EXCERPT PROVIDED:
Harvard professors Steven Levitsky and Daniel Ziblatt are experts in what makes democracies healthy — and what leads to their collapse. They warn that American democracy is in trouble.

 

.. And you note that there have been figures in American political history that could be regarded as dangerous demagogues and that they’ve been kept out of major positions of power because we’ve had gatekeepers – people who somehow controlled who got access to the top positions of power – presidential nominations, for example. You want to give us some examples of this?

LEVISKY: Sure. Henry Ford was an extremist, somebody who was actually written about favorably in “Mein Kampf.” He flirted with a presidential bid in 1923, thinking about the 1924 race, and had a lot of support, particularly in the Midwest. Huey Long obviously never had the chance to run for president. He was assassinated before that.

DAVIES: He was the governor of Louisiana, right?

LEVISKY: Governor of Louisiana, senator and a major national figure – probably rivaled really only by Roosevelt at the end of his life in terms of popularity. George Wallace in 1968, and again in 1972 before he was shot, had levels of public support and public approval that are not different – not much different from Donald Trump. So throughout the 20th century, we’ve had a number of figures who had 35, 38, 40 percent public support, who were demagogues, who didn’t have a strong commitment to democratic institutions, in some cases were quite antidemocratic, but who were kept out of mainstream politics by the parties themselves.

The parties never even came close to nominating any of these figures for president. What was different about 2016 was not that Trump was new or that he would get a lot of support but that he was nominated by major party. That’s what was new.

 

.. And so our behavior needs to be guided by informal rules, by norms. And we focus on two of them in particular – what we call mutual toleration, which is really, really fundamental in any democracy, which is simply that among the major parties, there’s an acceptance that their rivals are legitimate, that we may disagree with the other side. We may really dislike the other side. But at the end of the day, we recognize publicly – and we tell this to our followers – that the other side is equally patriotic, and that it can govern legitimately. That’s one.

WORK REQUEST:
In the interview excerpt on threats to American democracy, write out the stretch from "LEVISKY: Sure. Henry" through "assassinated before that.", substituting "run for the presidency" for "presidential bid".

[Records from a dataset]
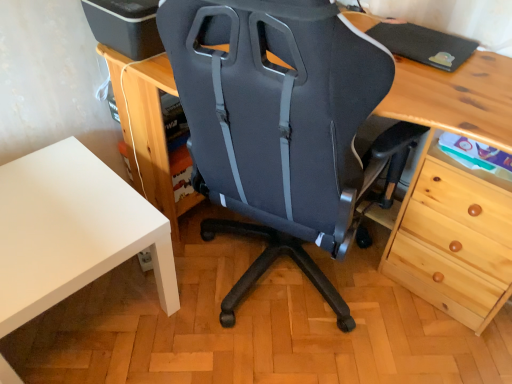
Question: Is white matte table at lower left at the right side of matte black chair at center?

Choices:
 (A) no
 (B) yes

Answer: (A)

Question: Is matte black chair at center at the back of white matte table at lower left?

Choices:
 (A) no
 (B) yes

Answer: (A)

Question: From a real-world perspective, is white matte table at lower left positioned over matte black chair at center based on gravity?

Choices:
 (A) yes
 (B) no

Answer: (B)

Question: Is white matte table at lower left completely or partially outside of matte black chair at center?

Choices:
 (A) no
 (B) yes

Answer: (B)

Question: From the image's perspective, is white matte table at lower left located beneath matte black chair at center?

Choices:
 (A) no
 (B) yes

Answer: (B)

Question: Does white matte table at lower left have a larger size compared to matte black chair at center?

Choices:
 (A) no
 (B) yes

Answer: (A)

Question: Is matte black chair at center not near white matte table at lower left?

Choices:
 (A) yes
 (B) no

Answer: (B)

Question: From the image's perspective, is matte black chair at center located beneath white matte table at lower left?

Choices:
 (A) yes
 (B) no

Answer: (B)

Question: Is matte black chair at center positioned behind white matte table at lower left?

Choices:
 (A) no
 (B) yes

Answer: (A)

Question: Is matte black chair at center taller than white matte table at lower left?

Choices:
 (A) no
 (B) yes

Answer: (B)

Question: Is matte black chair at center at the right side of white matte table at lower left?

Choices:
 (A) yes
 (B) no

Answer: (A)

Question: Is matte black chair at center not inside white matte table at lower left?

Choices:
 (A) no
 (B) yes

Answer: (B)

Question: In the image, is white matte table at lower left on the left side or the right side of matte black chair at center?

Choices:
 (A) right
 (B) left

Answer: (B)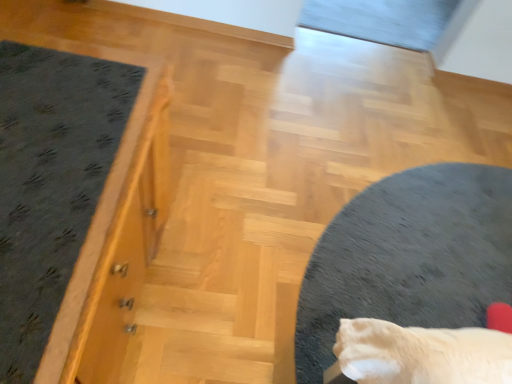
Question: Considering the relative sizes of dark gray carpet at left and soft gray carpet at center in the image provided, is dark gray carpet at left taller than soft gray carpet at center?

Choices:
 (A) yes
 (B) no

Answer: (A)

Question: Is dark gray carpet at left oriented away from soft gray carpet at center?

Choices:
 (A) no
 (B) yes

Answer: (A)

Question: Does dark gray carpet at left lie behind soft gray carpet at center?

Choices:
 (A) yes
 (B) no

Answer: (B)

Question: Is dark gray carpet at left positioned in front of soft gray carpet at center?

Choices:
 (A) no
 (B) yes

Answer: (B)

Question: Can you confirm if dark gray carpet at left is thinner than soft gray carpet at center?

Choices:
 (A) yes
 (B) no

Answer: (A)

Question: Would you consider dark gray carpet at left to be distant from soft gray carpet at center?

Choices:
 (A) no
 (B) yes

Answer: (B)

Question: Does soft gray carpet at center have a lesser width compared to dark gray carpet at left?

Choices:
 (A) no
 (B) yes

Answer: (A)

Question: From the image's perspective, is soft gray carpet at center below dark gray carpet at left?

Choices:
 (A) no
 (B) yes

Answer: (B)

Question: Is soft gray carpet at center not inside dark gray carpet at left?

Choices:
 (A) yes
 (B) no

Answer: (A)

Question: From the image's perspective, is soft gray carpet at center located above dark gray carpet at left?

Choices:
 (A) yes
 (B) no

Answer: (B)

Question: Is the position of soft gray carpet at center less distant than that of dark gray carpet at left?

Choices:
 (A) no
 (B) yes

Answer: (A)

Question: Can you confirm if soft gray carpet at center is wider than dark gray carpet at left?

Choices:
 (A) no
 (B) yes

Answer: (B)

Question: Considering the positions of point (47, 196) and point (403, 326), is point (47, 196) closer or farther from the camera than point (403, 326)?

Choices:
 (A) closer
 (B) farther

Answer: (A)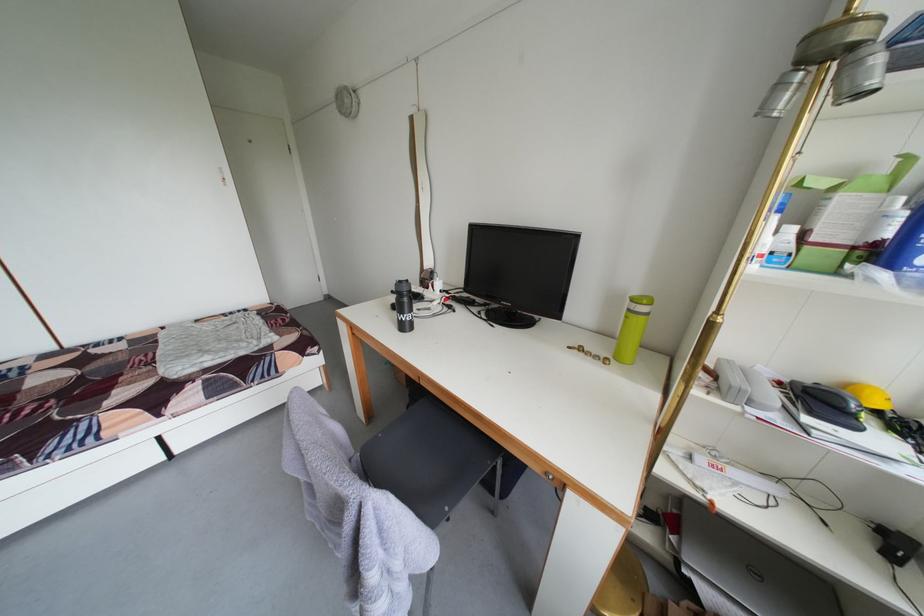
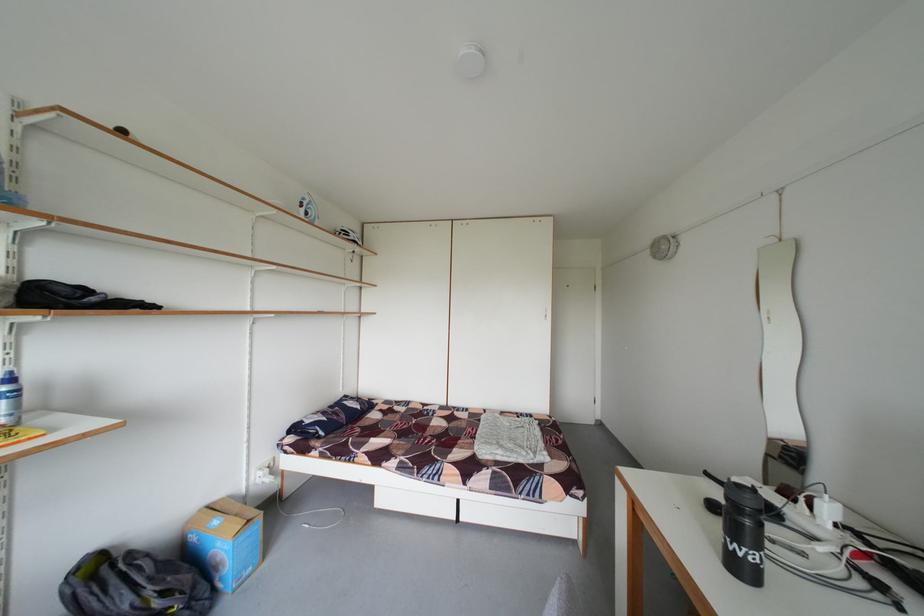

ANSWER SPACE:
LEVISKY: Sure. Henry Ford was an extremist, somebody who was actually written about favorably in “Mein Kampf.” He flirted with a run for the presidency in 1923, thinking about the 1924 race, and had a lot of support, particularly in the Midwest. Huey Long obviously never had the chance to run for president. He was assassinated before that.